Example Request Flow

For a histogram chart request like:

curl 'https://example.com/api/v1/chart/data' \
  -H 'content-type: application/json' \
  --data-raw '{
    "datasource":{"id":19,"type":"table"},
    "queries":[{
      "columns":["age"],
      "filters":[{
        "col":"time_start",
        "op":"TEMPORAL_RANGE",
        "val":"No filter"
      }],
      "row_limit":10000,
      "post_processing":[{
        "operation":"histogram",
        "options":{"column":"age","bins":25}
      }]
    }],
    "result_format":"json",
    "result_type":"full"
  }'

Flow Summary

Client Request (curl)
  ↓
ChartDataRestApi.data()
  ↓ (parses JSON)
ChartDataQueryContextSchema.load()
  ↓ (creates objects)
QueryContext + [QueryObject]
  ↓
ChartDataCommand.run()
  ↓
QueryContextProcessor.get_payload()
  ↓ (for each QueryObject)
get_query_results() → _get_full()
  ↓
get_df_payload()
  ├→ Check Cache (QueryCacheManager)
  └→ get_query_result()
       ├→ datasource.query() → Build SQL → Execute → pandas DataFrame
       ├→ normalize_df() → Timestamp normalization
       └→ exec_post_processing() → Apply histogram operation
  ↓
Return payload {df, query, metadata}
  ↓
_send_chart_response()
  ↓ (format as JSON)
Flask Response → Client

Architecture Patterns

The codebase follows clean separation of concerns:

API Layer (superset/charts/data/api.py): Handles HTTP requests/responses
Schema Layer (superset/charts/schemas.py): Validates and deserializes input
Command Layer (superset/commands/): Orchestrates business logic
Query Context/Processor (superset/common/): Manages execution and caching
Query Object: Represents individual database queries
Datasource Layer (superset/connectors/): Database abstraction and SQL generation

Key Benefits

Caching: Results cached at multiple levels (query result, query context)

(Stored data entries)
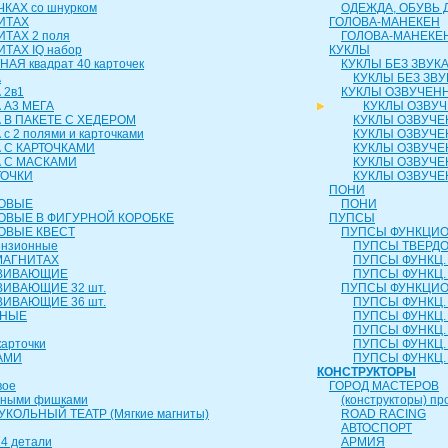
КАХ со шнурком
ОДЕЖДА, ОБУВЬ 
ИТАХ
ГОЛОВА-МАНЕКЕН
ИТАХ 2 поля
ГОЛОВА-МАНЕКЕ
ТАХ IQ набор
КУКЛЫ
АЯ квадрат 40 карточек
КУКЛЫ БЕЗ ЗВУК
А
КУКЛЫ БЕЗ ЗВУ
 2в1
КУКЛЫ ОЗВУЧЕН
 А3 МЕГА
КУКЛЫ ОЗВУЧ
 В ПАКЕТЕ С ХЕДЕРОМ
КУКЛЫ ОЗВУЧЕ
с 2 полями и карточками
КУКЛЫ ОЗВУЧЕ
 С КАРТОЧКАМИ
КУКЛЫ ОЗВУЧЕ
А С МАСКАМИ
КУКЛЫ ОЗВУЧЕ
ТОЧКИ
КУКЛЫ ОЗВУЧЕ
ПОНИ
РОВЫЕ
ПОНИ
ОВЫЕ В ФИГУРНОЙ КОРОБКЕ
ПУПСЫ
ОВЫЕ КВЕСТ
ПУПСЫ ФУНКЦИО
ензионные
ПУПСЫ ТВЕРДОЕ
МАГНИТАХ
ПУПСЫ ФУНКЦ. 
ЗВИВАЮЩИЕ
ПУПСЫ ФУНКЦ. 
ВИВАЮЩИЕ 32 шт.
ПУПСЫ ФУНКЦИО
ВИВАЮЩИЕ 36 шт.
ПУПСЫ ФУНКЦ. 
ЬНЫЕ
ПУПСЫ ФУНКЦ. 
ПУПСЫ ФУНКЦ. 
карточки
ПУПСЫ ФУНКЦ. 
АМИ
ПУПСЫ ФУНКЦ. 
КОНСТРУКТОРЫ
вое
ГОРОД МАСТЕРОВ
чными фишками
(конструкторы) пр
КОЛЬНЫЙ ТЕАТР (Мягкие магниты)
ROAD RACING
АВТОСПОРТ
4 детали
АРМИЯ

Exercise tasks>
**1)** Return every line of the stored data entries listing verbatim, leaving out the pictures.
**2)** Carry the text on the chart data request flow forward, starting right after its last line.

Responses by task>
**1)**
КАХ со шнурком
ОДЕЖДА, ОБУВЬ 
ИТАХ
ГОЛОВА-МАНЕКЕН
ИТАХ 2 поля
ГОЛОВА-МАНЕКЕ
ТАХ IQ набор
КУКЛЫ
АЯ квадрат 40 карточек
КУКЛЫ БЕЗ ЗВУК
А
КУКЛЫ БЕЗ ЗВУ
 2в1
КУКЛЫ ОЗВУЧЕН
 А3 МЕГА
КУКЛЫ ОЗВУЧ
 В ПАКЕТЕ С ХЕДЕРОМ
КУКЛЫ ОЗВУЧЕ
с 2 полями и карточками
КУКЛЫ ОЗВУЧЕ
 С КАРТОЧКАМИ
КУКЛЫ ОЗВУЧЕ
А С МАСКАМИ
КУКЛЫ ОЗВУЧЕ
ТОЧКИ
КУКЛЫ ОЗВУЧЕ
ПОНИ
РОВЫЕ
ПОНИ
ОВЫЕ В ФИГУРНОЙ КОРОБКЕ
ПУПСЫ
ОВЫЕ КВЕСТ
ПУПСЫ ФУНКЦИО
ензионные
ПУПСЫ ТВЕРДОЕ
МАГНИТАХ
ПУПСЫ ФУНКЦ. 
ЗВИВАЮЩИЕ
ПУПСЫ ФУНКЦ. 
ВИВАЮЩИЕ 32 шт.
ПУПСЫ ФУНКЦИО
ВИВАЮЩИЕ 36 шт.
ПУПСЫ ФУНКЦ. 
ЬНЫЕ
ПУПСЫ ФУНКЦ. 
ПУПСЫ ФУНКЦ. 
карточки
ПУПСЫ ФУНКЦ. 
АМИ
ПУПСЫ ФУНКЦ. 
КОНСТРУКТОРЫ
вое
ГОРОД МАСТЕРОВ
чными фишками
(конструкторы) пр
КОЛЬНЫЙ ТЕАТР (Мягкие магниты)
ROAD RACING
АВТОСПОРТ
4 детали
АРМИЯ

**2)**
Security: Access control enforced via raise_for_access()
Flexibility: Supports multiple result types and formats
Post-processing: Client-side transformations without re-querying database
Time Comparison: Built-in support for time offset queries
Annotations: Overlay additional data layers on charts

Caching Strategy

File: superset/common/utils/query_cache_manager.py

Cache keys are generated from:

Query object (columns, metrics, filters, etc.)
Datasource UID
RLS (Row Level Security) rules
User context (if per-user caching enabled)
Time range (using relative time strings, not absolute timestamps)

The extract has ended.